Treating Spinal Stenosis
- Posted on: Nov 30 2020
In this month’s first blog, we detailed the spinal nerve compression that is a part of spinal stenosis, whether it happens in the neck (cervical stenosis) or the lower back (lumbar stenosis). Dr. Tinley’s first course of treatment is always conservative. This would involve options such as corticosteroid injections into the area of the compression and inflammation, medications, and physical therapy.
But if the patient has problems such as bone spurs due to degenerative disc disease, the situation often cannot improve without surgical intervention. In this second blog of November, let’s get into the surgical options Dr. Tinley uses to help patients overcome their pain from stenosis.
In this procedure, Dr. Tinley removes both the spinous process and lamina where the compression is occurring. This helps decrease pressure on the spinal cord. Rods may be used to ensure future stability. This is because without the lamina, the vertebra loses some stability on the back side.
In these lower spine procedures. Dr. Tinley removes all or part of the lamina, removing bone spurs and/or enlarging the foramen to relieve pressure or compression on the nerve roots or spinal cord.
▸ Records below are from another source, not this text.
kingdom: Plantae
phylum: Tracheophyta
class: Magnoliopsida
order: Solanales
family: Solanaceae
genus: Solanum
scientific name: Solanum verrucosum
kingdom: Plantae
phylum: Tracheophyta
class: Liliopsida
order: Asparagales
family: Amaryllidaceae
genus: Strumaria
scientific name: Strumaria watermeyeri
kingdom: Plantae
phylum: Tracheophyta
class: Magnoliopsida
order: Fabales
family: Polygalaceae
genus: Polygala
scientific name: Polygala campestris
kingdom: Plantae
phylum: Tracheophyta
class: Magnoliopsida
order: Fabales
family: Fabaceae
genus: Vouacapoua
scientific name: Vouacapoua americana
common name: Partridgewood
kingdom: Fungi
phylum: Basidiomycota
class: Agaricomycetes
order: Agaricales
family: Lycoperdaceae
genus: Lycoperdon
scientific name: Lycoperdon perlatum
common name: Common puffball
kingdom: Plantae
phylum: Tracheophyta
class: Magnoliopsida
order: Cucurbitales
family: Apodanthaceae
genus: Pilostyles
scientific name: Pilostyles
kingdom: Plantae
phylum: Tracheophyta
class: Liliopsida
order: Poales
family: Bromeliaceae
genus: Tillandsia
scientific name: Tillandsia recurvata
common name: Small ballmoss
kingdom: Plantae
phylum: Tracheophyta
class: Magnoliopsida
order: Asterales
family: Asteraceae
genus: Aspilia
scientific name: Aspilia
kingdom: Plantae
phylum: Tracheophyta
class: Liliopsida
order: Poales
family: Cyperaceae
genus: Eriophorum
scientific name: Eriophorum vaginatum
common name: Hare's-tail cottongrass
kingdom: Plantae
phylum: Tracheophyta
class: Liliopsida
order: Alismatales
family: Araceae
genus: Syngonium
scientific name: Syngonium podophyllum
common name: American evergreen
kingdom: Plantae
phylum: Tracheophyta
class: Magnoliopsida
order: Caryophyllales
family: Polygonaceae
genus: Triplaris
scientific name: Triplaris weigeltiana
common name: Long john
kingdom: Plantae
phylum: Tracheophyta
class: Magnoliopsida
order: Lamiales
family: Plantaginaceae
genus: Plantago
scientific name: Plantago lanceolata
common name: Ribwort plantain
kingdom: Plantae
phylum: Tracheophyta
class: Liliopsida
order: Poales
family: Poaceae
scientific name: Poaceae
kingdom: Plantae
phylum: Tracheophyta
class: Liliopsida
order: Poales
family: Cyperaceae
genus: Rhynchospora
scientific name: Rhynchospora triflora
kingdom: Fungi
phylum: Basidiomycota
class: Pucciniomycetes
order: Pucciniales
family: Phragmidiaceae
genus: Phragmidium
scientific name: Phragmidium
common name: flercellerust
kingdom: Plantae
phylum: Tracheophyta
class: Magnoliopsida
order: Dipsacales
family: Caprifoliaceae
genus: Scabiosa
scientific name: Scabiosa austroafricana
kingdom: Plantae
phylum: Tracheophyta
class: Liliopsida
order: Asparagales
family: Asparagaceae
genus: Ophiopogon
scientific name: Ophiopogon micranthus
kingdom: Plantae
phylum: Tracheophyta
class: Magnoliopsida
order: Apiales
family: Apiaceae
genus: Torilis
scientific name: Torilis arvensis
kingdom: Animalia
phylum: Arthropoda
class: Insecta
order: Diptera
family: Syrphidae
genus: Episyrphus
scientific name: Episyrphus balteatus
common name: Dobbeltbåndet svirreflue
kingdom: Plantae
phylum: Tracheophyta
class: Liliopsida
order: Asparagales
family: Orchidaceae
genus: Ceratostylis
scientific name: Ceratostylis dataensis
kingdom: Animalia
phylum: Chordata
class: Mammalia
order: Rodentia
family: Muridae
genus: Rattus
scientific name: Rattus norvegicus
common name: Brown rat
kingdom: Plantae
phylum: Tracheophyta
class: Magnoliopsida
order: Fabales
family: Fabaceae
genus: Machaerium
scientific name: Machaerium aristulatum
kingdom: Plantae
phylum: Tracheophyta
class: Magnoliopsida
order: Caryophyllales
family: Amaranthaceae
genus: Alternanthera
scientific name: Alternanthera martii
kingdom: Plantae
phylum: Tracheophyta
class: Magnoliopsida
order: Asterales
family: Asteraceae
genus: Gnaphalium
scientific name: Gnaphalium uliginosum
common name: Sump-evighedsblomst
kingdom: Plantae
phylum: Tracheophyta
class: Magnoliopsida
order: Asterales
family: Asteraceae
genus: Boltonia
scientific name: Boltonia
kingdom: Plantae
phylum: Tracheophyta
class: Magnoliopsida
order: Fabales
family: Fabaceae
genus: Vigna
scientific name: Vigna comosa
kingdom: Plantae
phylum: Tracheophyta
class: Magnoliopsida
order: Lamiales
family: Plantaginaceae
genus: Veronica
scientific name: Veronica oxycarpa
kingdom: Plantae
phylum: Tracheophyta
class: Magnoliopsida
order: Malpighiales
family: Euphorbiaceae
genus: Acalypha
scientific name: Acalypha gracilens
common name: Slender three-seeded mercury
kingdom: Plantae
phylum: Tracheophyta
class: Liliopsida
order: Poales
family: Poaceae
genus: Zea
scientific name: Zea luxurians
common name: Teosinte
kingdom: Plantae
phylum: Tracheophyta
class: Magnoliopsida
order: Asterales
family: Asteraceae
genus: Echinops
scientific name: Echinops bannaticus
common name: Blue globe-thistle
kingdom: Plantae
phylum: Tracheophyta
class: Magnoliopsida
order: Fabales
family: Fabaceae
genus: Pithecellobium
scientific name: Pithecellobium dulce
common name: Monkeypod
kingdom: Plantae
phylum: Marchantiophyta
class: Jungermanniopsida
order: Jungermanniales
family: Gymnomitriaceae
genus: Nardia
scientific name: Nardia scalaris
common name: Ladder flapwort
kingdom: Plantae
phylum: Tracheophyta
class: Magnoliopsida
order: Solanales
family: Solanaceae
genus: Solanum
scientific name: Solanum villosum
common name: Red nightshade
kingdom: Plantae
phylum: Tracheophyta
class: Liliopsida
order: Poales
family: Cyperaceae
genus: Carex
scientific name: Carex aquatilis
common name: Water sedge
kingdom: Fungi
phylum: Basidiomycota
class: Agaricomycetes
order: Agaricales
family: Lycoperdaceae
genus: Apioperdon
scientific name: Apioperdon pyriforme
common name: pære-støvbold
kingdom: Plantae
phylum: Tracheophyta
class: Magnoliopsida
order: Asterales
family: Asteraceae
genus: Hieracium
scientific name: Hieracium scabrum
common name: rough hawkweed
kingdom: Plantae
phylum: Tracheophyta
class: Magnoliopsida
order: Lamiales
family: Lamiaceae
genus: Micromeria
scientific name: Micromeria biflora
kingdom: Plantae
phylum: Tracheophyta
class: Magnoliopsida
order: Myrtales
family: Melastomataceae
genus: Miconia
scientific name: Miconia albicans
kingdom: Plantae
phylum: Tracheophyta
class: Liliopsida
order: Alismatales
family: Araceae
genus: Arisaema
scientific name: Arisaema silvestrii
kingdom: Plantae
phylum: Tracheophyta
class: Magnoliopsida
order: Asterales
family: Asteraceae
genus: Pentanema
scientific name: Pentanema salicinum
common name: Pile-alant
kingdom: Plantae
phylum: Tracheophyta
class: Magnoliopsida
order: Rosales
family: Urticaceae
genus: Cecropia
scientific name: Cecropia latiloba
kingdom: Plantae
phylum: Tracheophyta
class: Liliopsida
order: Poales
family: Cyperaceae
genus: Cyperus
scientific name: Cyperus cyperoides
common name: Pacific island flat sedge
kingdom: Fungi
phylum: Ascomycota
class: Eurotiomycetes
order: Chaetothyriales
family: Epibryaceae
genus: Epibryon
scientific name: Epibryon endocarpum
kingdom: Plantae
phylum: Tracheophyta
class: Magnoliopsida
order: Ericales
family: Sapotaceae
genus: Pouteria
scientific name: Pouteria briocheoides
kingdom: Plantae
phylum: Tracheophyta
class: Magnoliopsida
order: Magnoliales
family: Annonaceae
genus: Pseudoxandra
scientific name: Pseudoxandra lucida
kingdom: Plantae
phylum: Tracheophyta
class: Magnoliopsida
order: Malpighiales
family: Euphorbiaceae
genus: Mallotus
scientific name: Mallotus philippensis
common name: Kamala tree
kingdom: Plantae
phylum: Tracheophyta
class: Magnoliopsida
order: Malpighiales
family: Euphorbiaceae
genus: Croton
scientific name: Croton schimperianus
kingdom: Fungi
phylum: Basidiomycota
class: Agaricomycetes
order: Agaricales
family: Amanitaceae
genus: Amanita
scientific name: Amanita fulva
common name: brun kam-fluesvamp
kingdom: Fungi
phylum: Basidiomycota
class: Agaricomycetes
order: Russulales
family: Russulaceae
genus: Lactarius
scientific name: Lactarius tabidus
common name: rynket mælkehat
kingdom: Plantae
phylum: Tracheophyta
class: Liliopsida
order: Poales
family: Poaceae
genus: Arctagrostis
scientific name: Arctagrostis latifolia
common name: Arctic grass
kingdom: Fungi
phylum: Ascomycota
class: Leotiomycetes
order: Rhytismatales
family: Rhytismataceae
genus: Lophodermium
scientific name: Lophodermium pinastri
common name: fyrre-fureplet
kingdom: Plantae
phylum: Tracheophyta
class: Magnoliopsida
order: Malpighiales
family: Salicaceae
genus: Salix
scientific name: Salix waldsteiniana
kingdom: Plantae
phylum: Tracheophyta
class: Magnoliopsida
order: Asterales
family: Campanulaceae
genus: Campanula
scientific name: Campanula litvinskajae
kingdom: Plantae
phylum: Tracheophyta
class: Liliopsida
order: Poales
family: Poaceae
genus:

Decompression and posterolateral fusion
In many cases, decompression isn’t enough on its own. Fusion is necessary to keep the area of the spine stable, or to keep it from further degrading and again creating compression. Also, as mentioned above, removing the lamina decreases stability in that section of the spine.
In fusion procedures, Dr. Tinley removes the damaged spinal disk, replaces it with a spacer/cage and fills and surrounds it with bone graft material. Then he uses rods and screws to stabilize the two vertebrae. The bone graft then grows around the cage and rods and screws, making the two vertebrae into a single piece. This eliminates movement that was causing nerve compression.
Anterior lumbar interbody fusion
This procedure enters from the abdomen. It typically is used to remove herniated disc material causing nerve compression. Then the fusion is performed as detailed above.
Posterior transforaminal interbody fusion
This is the same procedure as above, but the entry is made from the back. The offending disc material is removed, a cage is inserted, and the two vertebrae are connected with rods and screws to fuse them together.